Os técnicos do Proinfa no MME admitem que a energia eólica vá demandar tratamento específico do governo. A primeira tacada para recuperar o tempo perdido foi atender ao pleito dos empreendedores, reduzindo o imposto de importação dos aerogeradores. Para Karen Suassuna, técnica em mudanças climáticas do WWF, uma segunda fase do Proinfa precisaria contar com planos específicos para cada fonte alternativa. No caso da energia eólica, ela considera essencial estimular a produção de equipamentos no País, formar mão-de-obra qualificada, oferecer condições mais favoráveis nos financiamentos e criar incentivos aos parques eólicos.
Teste ou fracasso
A necessidade de tratar com mais cuidado a energia dos ventos ficou evidente no leilão de fontes alternativas realizado pela Agência Nacional de Energia Elétrica (Aneel), em 18 de junho. Nenhum dos nove projetos de energia eólica (939 MW) habilitados pela Empresa de Pesquisa Energética (EPE) participou do leilão. O setor considerou baixo o preço-teto de R$ 140 por megawatthora (MWh) e curto o prazo de 15 anos dos contratos com as distribuidoras de energia. Para o setor de eólica, nada abaixo de R$ 200 por Mwh vai ser capaz de atrair investidores aos leilões.

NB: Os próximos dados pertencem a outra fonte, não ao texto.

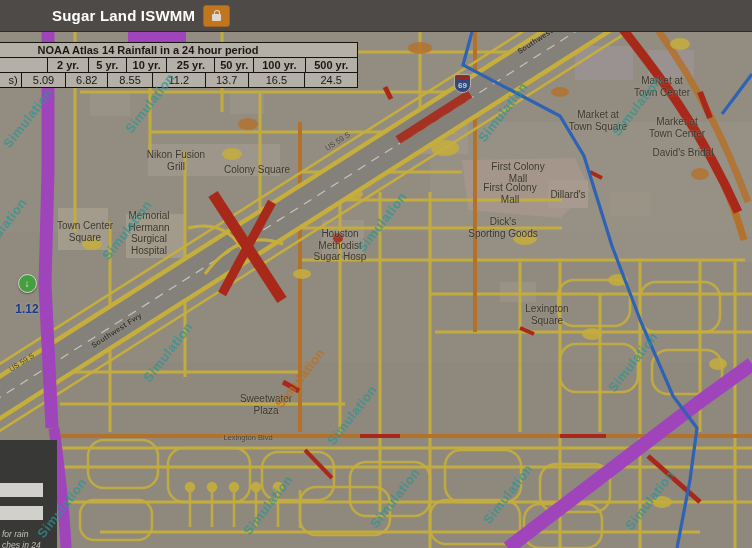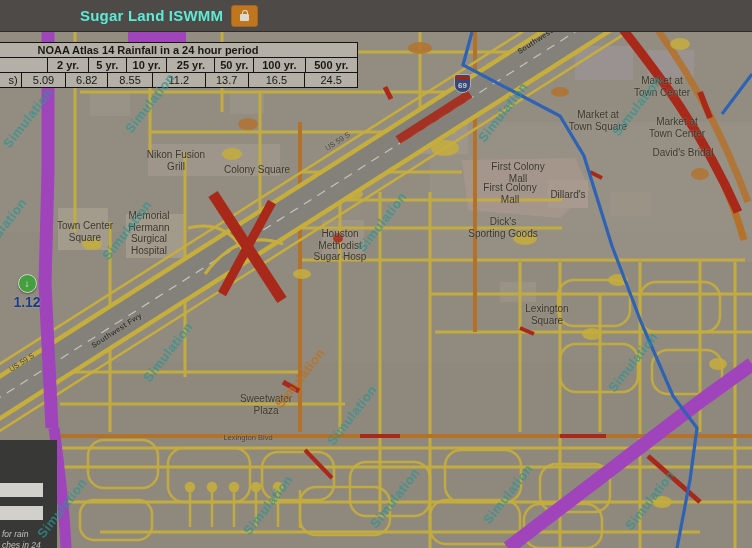"Sugar Land ISWMM" .app-title { color: #5eead4 -> #ffffff; margin-left: 80px -> 52px }
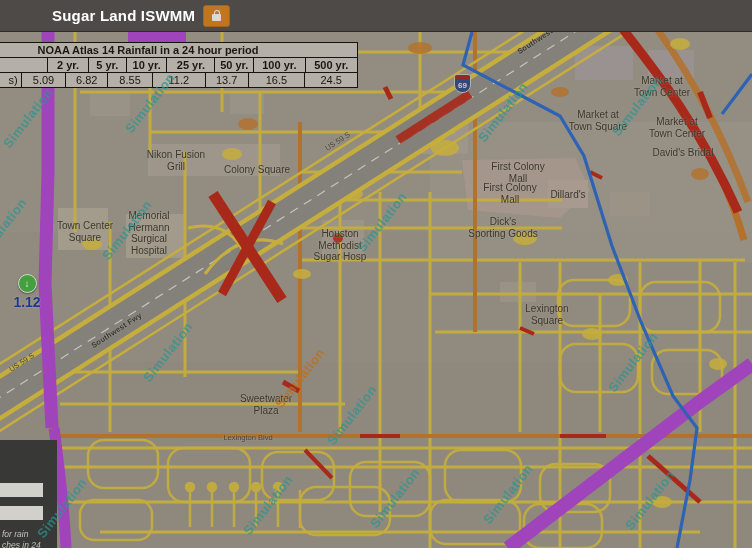"1.12" .marker .val { font-size: 14px -> 12px; margin-top: 1px -> 9px }
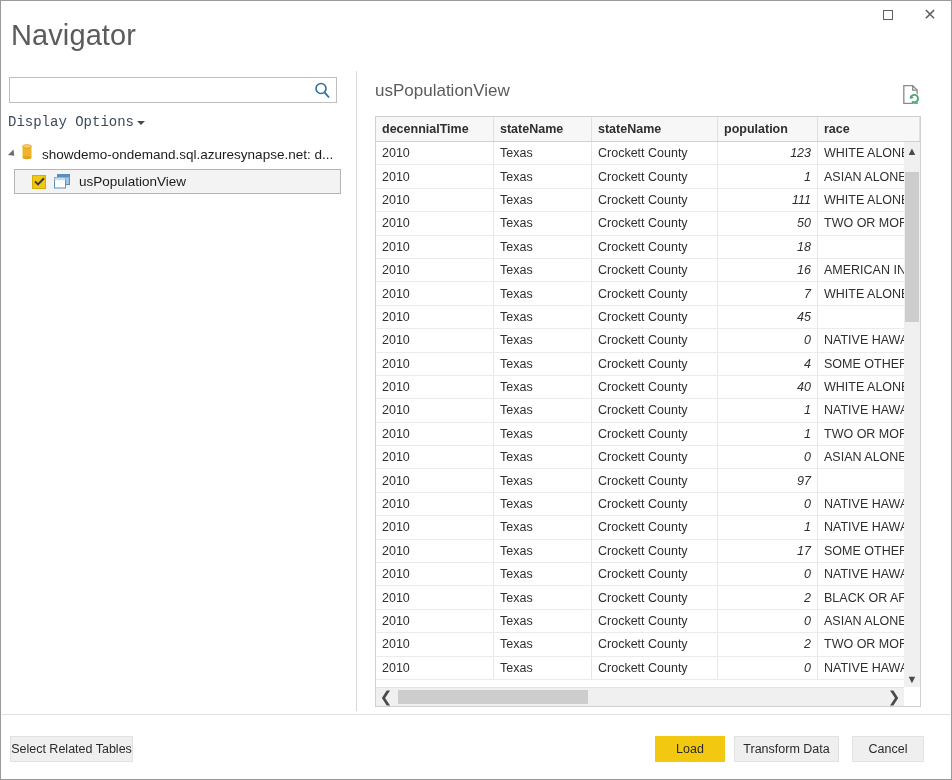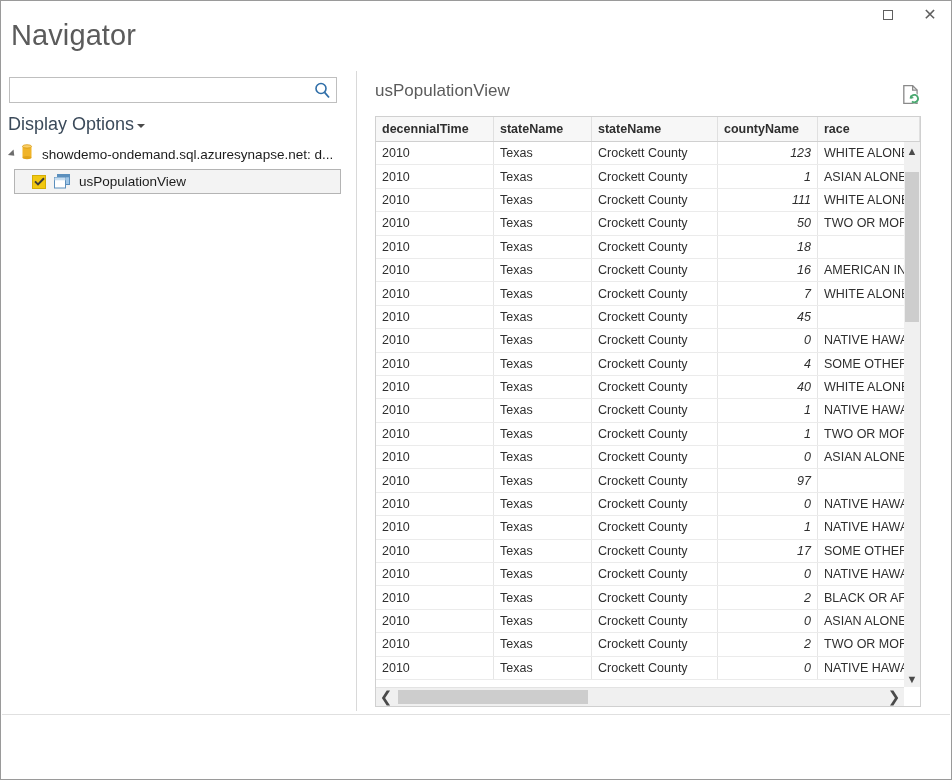"Display Options" #display-options { font-family: none -> Liberation Mono, monospace; font-size: 18px -> 14px }
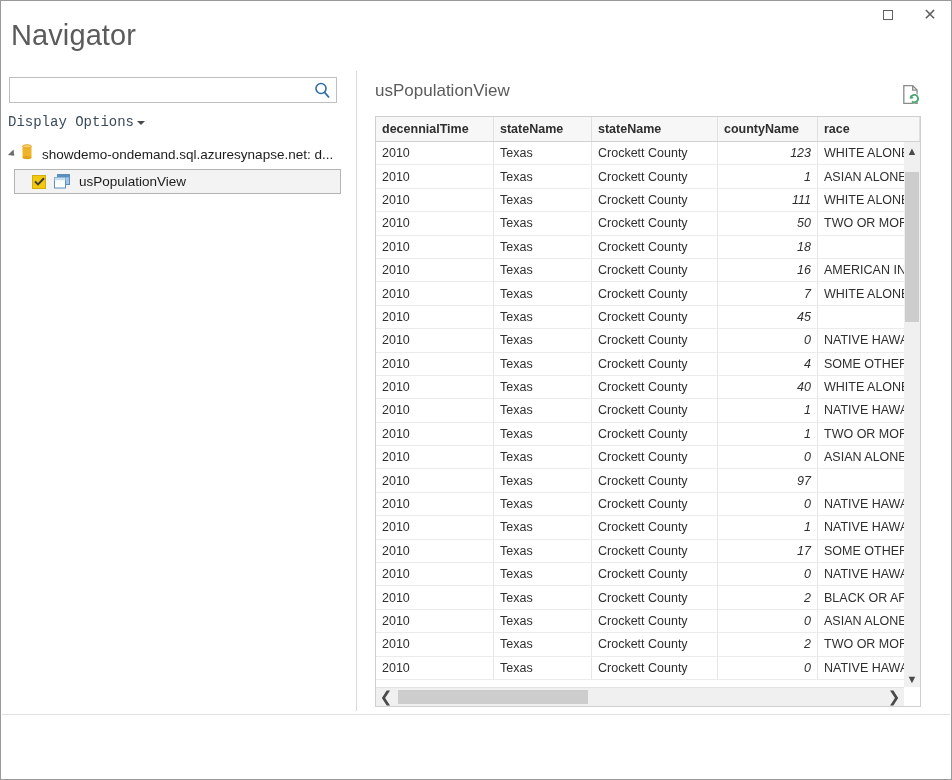"countyName" div.hc { text: countyName -> population }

Os negócios com PCHs também foram pouco significativos. Foram leiloados apenas 97 MW a serem gerados por seis PCHs ao preço médio de R$ 135 o Mwh, valor médio da energia dessa fonte no Proinfa. A biomassa teve melhor desempenho, ao conseguir vender energia referente a 12 projetos com potência total de 542 MW pelo preço médio de R$ 139 por Mwh, 27% superior ao preço médio de R$ 109 do Proinfa para essa fonte.
Logo após o pregão, realizado pela internet durante pouco mais de uma hora, Mauricio Tolmasquim, presidente da EPE, disse que o governo poderá estudar a realização de leilões específicos para a fonte eólica. Sabe-se que a idéia só será viável se o preço-teto for mais atrativo. Para isso, será necessário que o consumidor banque a diferença entre as cotações de mercado da energia e o valor mais alto a ser pago para a energia eólica.
Presidente da Eletrobrás no início do governo Lula, o físico Luiz Pinguelli Rosa, coordenador do Programa de Planejamento Energético da Coppe/UFRJ, defende que a estatal participe dos leilões de fontes alternativas. “A Eletrobrás pode trabalhar com uma taxa de retorno de 10% e vender energias renováveis a preços mais módicos”, diz. Segundo ele, os investidores querem uma taxa de retorno de 15% a 20% no Brasil, enquanto no mundo desenvolvido ela não ultrapassa 10%.
Nem a EPE nem o MME adiantam detalhes sobre a idéia. Há, também, quem acredite que a EPE quis testar o mercado com uma modalidade inédita de leilão, que poderá se transformar no principal mecanismo de incentivo às energias alternativas, no lugar de um Proinfa 2, do qual já praticamente não se fala mais no governo.